(Document extract)

Glasson has published results in the Journal of Clinical Microbiology that show the automated system achieves superior results to the manual method. “We’ve done a lot of work on multi drug-resistant bacteria and have done some of that here in our clinical trials. The machine was quite adequate – in fact it was better than the manual method in selecting pathogenic bacteria.”

While Glasson is the brains behind the idea, the robotic technology has been developed in association with two Melbourne companies: specialist medical design and engineering company Invetech and biomedical equipment manufacturing company Leica Biosystems, formerly known as Vision Biosystems.

But the work of getting it to market has been undertaken by listed biotech LabTech Systems, an Adelaide company first set up to commercialise a monoclonal antibody technology from the Royal Adelaide Hospital. LabTech Systems is led by Lusia Guthrie, a former laboratory scientist with many years of experience in operations and commercialisation.

“LabTech Systems first took an option on the technology when we found out about it and we raised the money for the proof of concept stage and then raised the money to take it forward since then,” Guthrie says. “Because this technology and the other one we had were quite different – it’s an oncology product – we spun that out and concentrated on MicroStreak.”

(End Document extract)
(Excerpted data)

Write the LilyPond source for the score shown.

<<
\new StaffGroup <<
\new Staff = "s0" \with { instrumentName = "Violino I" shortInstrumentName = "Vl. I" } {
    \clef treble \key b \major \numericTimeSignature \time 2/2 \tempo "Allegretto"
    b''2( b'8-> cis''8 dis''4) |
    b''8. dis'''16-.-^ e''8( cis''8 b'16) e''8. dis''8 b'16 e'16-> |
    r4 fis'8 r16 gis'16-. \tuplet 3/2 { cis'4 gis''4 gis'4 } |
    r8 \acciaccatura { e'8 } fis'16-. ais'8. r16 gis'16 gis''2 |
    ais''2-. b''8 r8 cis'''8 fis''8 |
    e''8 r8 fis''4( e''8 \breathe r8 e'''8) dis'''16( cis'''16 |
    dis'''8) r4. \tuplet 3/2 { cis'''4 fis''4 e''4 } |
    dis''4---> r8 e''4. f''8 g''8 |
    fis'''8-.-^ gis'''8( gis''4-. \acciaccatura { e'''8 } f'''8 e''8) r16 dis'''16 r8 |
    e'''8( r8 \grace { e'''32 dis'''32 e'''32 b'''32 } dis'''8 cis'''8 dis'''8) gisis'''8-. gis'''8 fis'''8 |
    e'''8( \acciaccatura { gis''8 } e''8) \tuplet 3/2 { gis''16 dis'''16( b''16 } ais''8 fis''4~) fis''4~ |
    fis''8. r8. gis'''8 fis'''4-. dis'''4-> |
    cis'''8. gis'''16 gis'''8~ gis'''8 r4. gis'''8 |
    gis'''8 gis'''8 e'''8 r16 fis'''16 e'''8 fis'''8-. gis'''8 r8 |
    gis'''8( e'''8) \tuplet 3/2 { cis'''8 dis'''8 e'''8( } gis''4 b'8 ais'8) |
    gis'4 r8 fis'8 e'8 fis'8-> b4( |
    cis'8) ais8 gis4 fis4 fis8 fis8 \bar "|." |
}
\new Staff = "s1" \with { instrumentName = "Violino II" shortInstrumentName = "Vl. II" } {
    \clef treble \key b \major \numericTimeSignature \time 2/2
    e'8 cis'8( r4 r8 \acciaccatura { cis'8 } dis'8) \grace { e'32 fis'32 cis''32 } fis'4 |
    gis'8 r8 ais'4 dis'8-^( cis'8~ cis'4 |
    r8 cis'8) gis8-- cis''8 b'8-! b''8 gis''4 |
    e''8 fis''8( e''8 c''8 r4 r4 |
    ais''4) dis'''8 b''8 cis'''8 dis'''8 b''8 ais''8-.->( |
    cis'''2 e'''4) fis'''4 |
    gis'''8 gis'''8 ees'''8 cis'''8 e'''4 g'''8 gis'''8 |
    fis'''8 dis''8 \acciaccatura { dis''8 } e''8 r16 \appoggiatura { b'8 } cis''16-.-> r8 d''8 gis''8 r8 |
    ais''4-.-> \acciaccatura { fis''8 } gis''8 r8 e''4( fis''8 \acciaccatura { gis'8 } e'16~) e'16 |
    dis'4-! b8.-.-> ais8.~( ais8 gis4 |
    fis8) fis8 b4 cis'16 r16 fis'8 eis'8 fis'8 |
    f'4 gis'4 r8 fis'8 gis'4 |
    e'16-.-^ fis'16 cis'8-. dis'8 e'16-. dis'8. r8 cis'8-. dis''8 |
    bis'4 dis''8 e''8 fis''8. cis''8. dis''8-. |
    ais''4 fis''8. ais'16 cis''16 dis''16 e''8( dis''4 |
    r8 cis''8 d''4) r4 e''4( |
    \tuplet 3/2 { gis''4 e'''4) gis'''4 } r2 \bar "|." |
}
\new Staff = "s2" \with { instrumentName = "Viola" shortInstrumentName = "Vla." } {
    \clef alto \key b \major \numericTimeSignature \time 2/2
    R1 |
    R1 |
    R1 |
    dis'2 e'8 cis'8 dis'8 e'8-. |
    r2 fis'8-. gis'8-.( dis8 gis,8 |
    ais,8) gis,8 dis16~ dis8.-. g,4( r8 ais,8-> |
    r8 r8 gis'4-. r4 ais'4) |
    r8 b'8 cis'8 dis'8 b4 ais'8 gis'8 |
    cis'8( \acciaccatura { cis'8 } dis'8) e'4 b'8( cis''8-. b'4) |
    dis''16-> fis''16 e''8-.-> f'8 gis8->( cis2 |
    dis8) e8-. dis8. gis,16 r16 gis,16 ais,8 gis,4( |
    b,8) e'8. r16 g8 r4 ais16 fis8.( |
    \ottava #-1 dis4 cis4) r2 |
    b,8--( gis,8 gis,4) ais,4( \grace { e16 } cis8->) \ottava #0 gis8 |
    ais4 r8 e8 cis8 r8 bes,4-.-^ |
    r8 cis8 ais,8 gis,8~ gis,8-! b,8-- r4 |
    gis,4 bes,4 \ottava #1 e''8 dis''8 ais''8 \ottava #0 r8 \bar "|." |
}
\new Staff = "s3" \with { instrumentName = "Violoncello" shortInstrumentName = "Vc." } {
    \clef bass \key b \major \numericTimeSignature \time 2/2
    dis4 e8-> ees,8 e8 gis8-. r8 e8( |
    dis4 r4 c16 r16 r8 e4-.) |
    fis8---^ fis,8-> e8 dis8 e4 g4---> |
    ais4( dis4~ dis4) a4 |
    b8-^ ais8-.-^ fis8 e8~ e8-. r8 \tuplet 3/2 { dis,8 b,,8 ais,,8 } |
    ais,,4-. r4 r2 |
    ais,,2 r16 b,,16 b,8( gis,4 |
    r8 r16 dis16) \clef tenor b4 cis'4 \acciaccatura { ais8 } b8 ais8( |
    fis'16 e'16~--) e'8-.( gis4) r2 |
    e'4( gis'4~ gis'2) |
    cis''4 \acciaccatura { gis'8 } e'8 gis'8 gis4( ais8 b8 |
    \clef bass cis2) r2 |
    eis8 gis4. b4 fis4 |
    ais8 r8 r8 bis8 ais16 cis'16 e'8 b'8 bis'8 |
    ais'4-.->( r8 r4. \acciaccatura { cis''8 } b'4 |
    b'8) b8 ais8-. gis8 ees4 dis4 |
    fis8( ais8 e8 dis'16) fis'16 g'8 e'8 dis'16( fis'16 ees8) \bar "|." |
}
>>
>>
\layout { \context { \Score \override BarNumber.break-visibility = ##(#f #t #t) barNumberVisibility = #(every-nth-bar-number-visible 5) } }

(End Excerpted data)

**Task**
Write the next part of the article on MicroStreak, starting right after its last sentence.

**Answer to this task**
(The spun-out company, Oncaidia, is developing a monoclonal antibody called Apomab for oncology applications. It targets the La protein, which is significantly overexpressed in cancer cells.)

“We originally raised the money by doing a small listing on the Newcastle Stock Exchange, and while listing on the NSX is not that dramatic, it helped us to put into place all the corporate governance procedures, all the accounting and all of the legal that are needed to get a public company going,” Guthrie says.

“Then when we decided we’d go for broke and needed to raise millions rather than hundreds of thousands of dollars.

“So we listed on the ASX and we raised an additional $4 million to secure the project. At the time we were looking for a distributor as we knew we had to think globally – we had to be bold and think globally – because we’d never recover the development costs just in Australia.”

This is when bioMerieux came in. The French company is one of the largest diagnostic equipment distributors in the world, and fortunately for LabTech Systems and the MicroStreak, it was scouring the globe for something just like this. The instrument will be sold under the bioMerieux trademark and will be called the PREVI Isola, part of bioMerieux’s new portfolio of microbiology laboratory automation platforms. This portfolio also includes the PREVI Color Gram, a new automated staining technology, and the UF-1000i, a urinary screening tool that allows laboratory technicians to accurately detect and enumerate the bacteria and particles present in urine specimens.

LabTech Systems signed an exclusive license agreement with bioMérieux in April 2007 and received $3,243,000 upon signing. The company has since received a further $1,690,000 licence fee payment and is entitled to receive up to a total of approximately $11.2 million in licence payments.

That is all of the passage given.